Legislative Decree 196 of 2003, generally known as the Privacy Code, lays down the rules to be observed by all subjects involved in the personal data processing, with particular reference to the Data Controllers (those who make decisions on the purposes and means of the processing) and the Data Processors (those who are appointed, by the Data Controller, to process the data).

For personal data protection, Sogei is the Data Controller for the processing of data falling within its corporate scope (data on employees, suppliers, visitors, etc.), and it is the Data Processor for the data for which the Tax Administration and the other entities from which it has received specific appointment.

In accordance with the aforesaid law, and above all having always given appropriate importance to the confidentiality, integrity and availability of the information, Sogei has developed a valid Privacy Management System.

All corporate activities are performed according to this System which, among other things, defines the roles and responsibilities of all subjects involved in data processing and the organizational procedures that must be followed.
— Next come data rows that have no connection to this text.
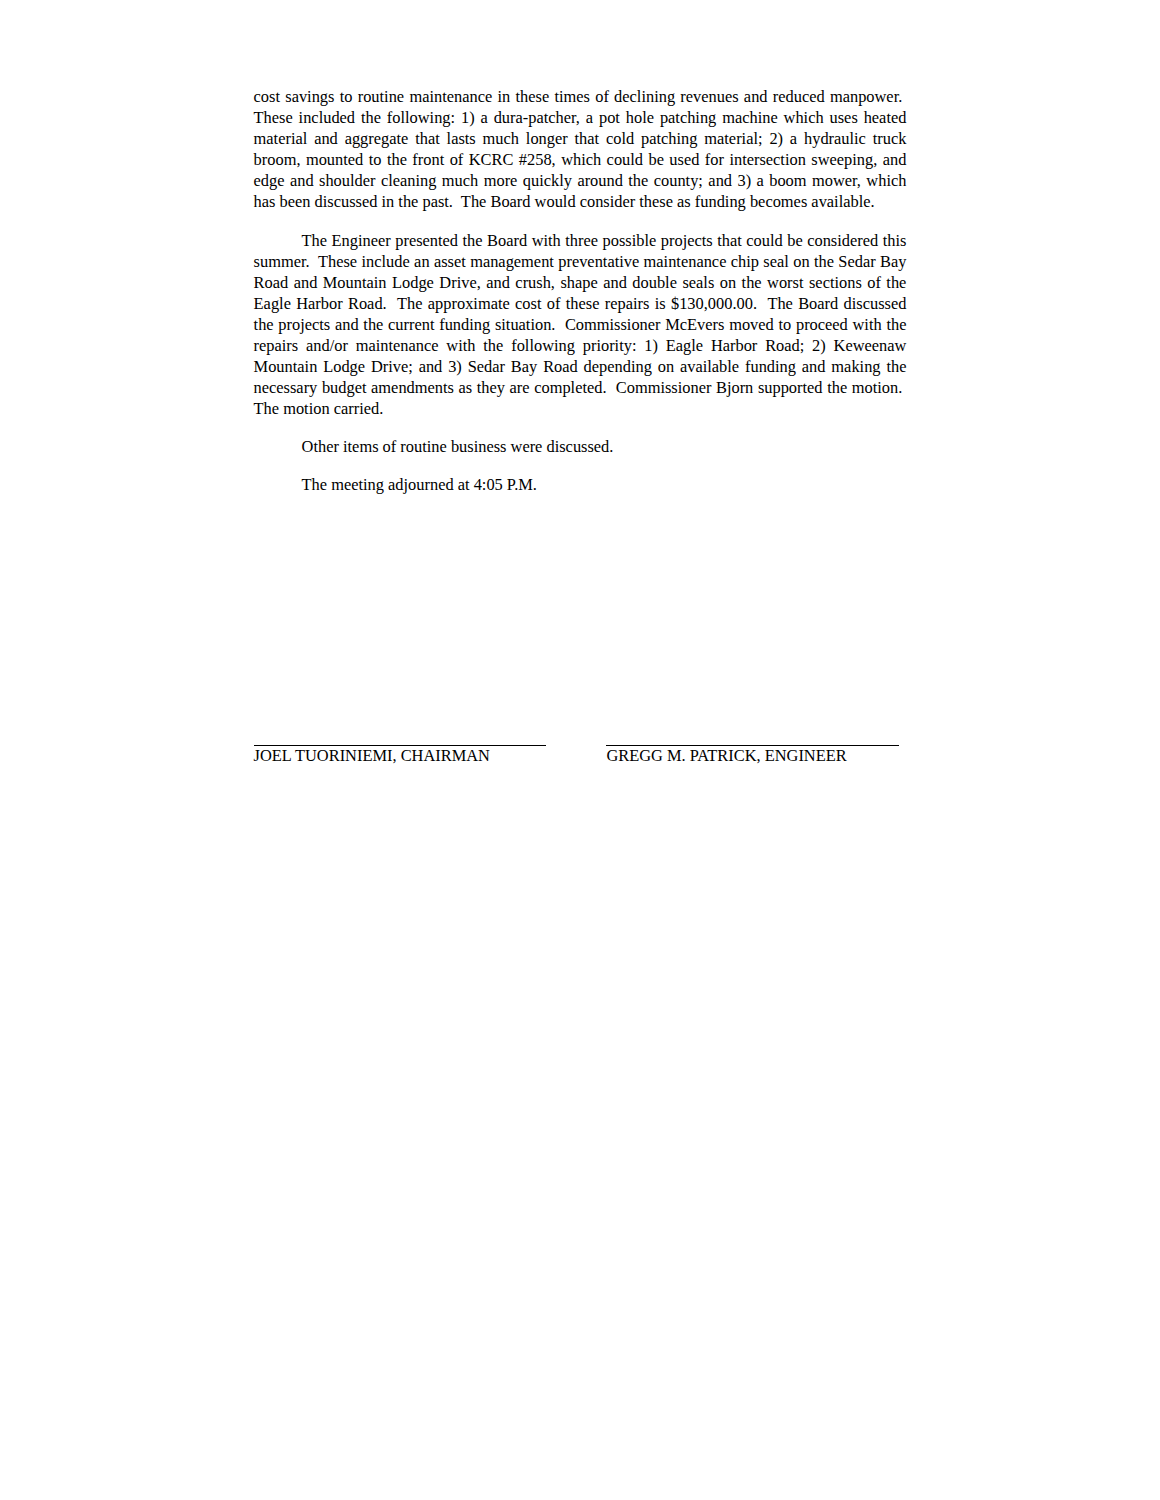cost savings to routine maintenance in these times of declining revenues and reduced manpower. These included the following: 1) a dura-patcher, a pot hole patching machine which uses heated material and aggregate that lasts much longer that cold patching material; 2) a hydraulic truck broom, mounted to the front of KCRC #258, which could be used for intersection sweeping, and edge and shoulder cleaning much more quickly around the county; and 3) a boom mower, which has been discussed in the past. The Board would consider these as funding becomes available.
The Engineer presented the Board with three possible projects that could be considered this summer. These include an asset management preventative maintenance chip seal on the Sedar Bay Road and Mountain Lodge Drive, and crush, shape and double seals on the worst sections of the Eagle Harbor Road. The approximate cost of these repairs is $130,000.00. The Board discussed the projects and the current funding situation. Commissioner McEvers moved to proceed with the repairs and/or maintenance with the following priority: 1) Eagle Harbor Road; 2) Keweenaw Mountain Lodge Drive; and 3) Sedar Bay Road depending on available funding and making the necessary budget amendments as they are completed. Commissioner Bjorn supported the motion. The motion carried.
Other items of routine business were discussed.
The meeting adjourned at 4:05 P.M.
| JOEL TUORINIEMI, CHAIRMAN | | GREGG M. PATRICK, ENGINEER |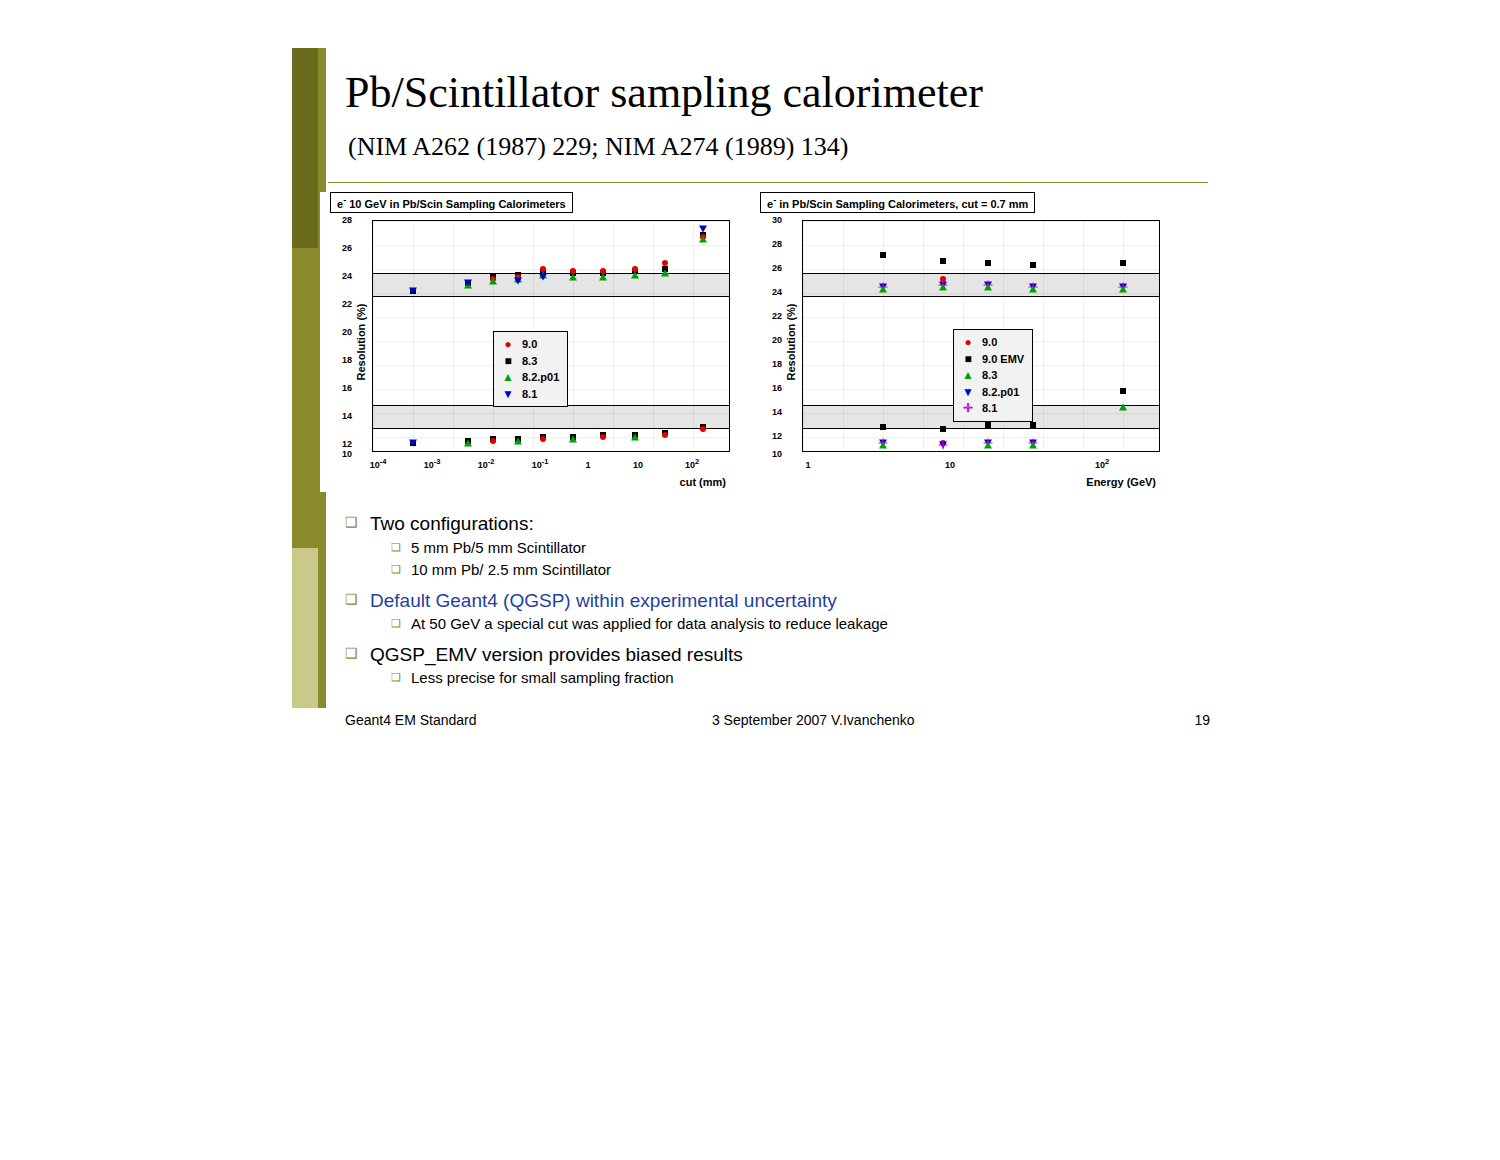Pb/Scintillator sampling calorimeter
(NIM A262 (1987) 229; NIM A274 (1989) 134)
e- 10 GeV in Pb/Scin Sampling Calorimeters
●9.0
■8.3
▲8.2.p01
▼8.1
Resolution (%)
cut (mm)
28
26
24
22
20
18
16
14
12
10
10-4
10-3
10-2
10-1
1
10
102
e- in Pb/Scin Sampling Calorimeters, cut = 0.7 mm
●9.0
■9.0 EMV
▲8.3
▼8.2.p01
✛8.1
Resolution (%)
Energy (GeV)
30
28
26
24
22
20
18
16
14
12
10
1
10
102
❑Two configurations:
❑5 mm Pb/5 mm Scintillator
❑10 mm Pb/ 2.5 mm Scintillator
❑Default Geant4 (QGSP) within experimental uncertainty
❑At 50 GeV a special cut was applied for data analysis to reduce leakage
❑QGSP_EMV version provides biased results
❑Less precise for small sampling fraction
Geant4 EM Standard
3 September 2007 V.Ivanchenko
19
The subjects are individually appointed for the processing and, at the same time, informed on the skills, responsibilities and limitations that this appointment entails. In particular, all are reminded of the obligation to process pertinent data only, in a legal and correct manner, observing the need for legitimacy, accuracy, updating, and in accordance with the provisions of Art. 11 of the Privacy Code.

The organizational procedures which all parties must follow to guarantee data confidentiality in particular, range from rules on the use of credentials for data access, to the obligatory use of encryption systems, methods of secure disposal of any media containing personal data, and the tracking and recording of all operations carried out.

To guarantee maximum data protection, the Privacy Management System is closely integrated with the Information Security Management System.

For that matter, both the systems envisage constant monitoring, both on compliance with the regulations of an organisational type and of the efficiency of the security measures according to an annually planned audit programme. The audits are carried out by the Governance Security and Privacy Department, which checks all the company's structures involved in personal data processing, and by the Internal Auditing department which, although operating in synergy with the Governance Security and Privacy Departments, also subjects their work to audit.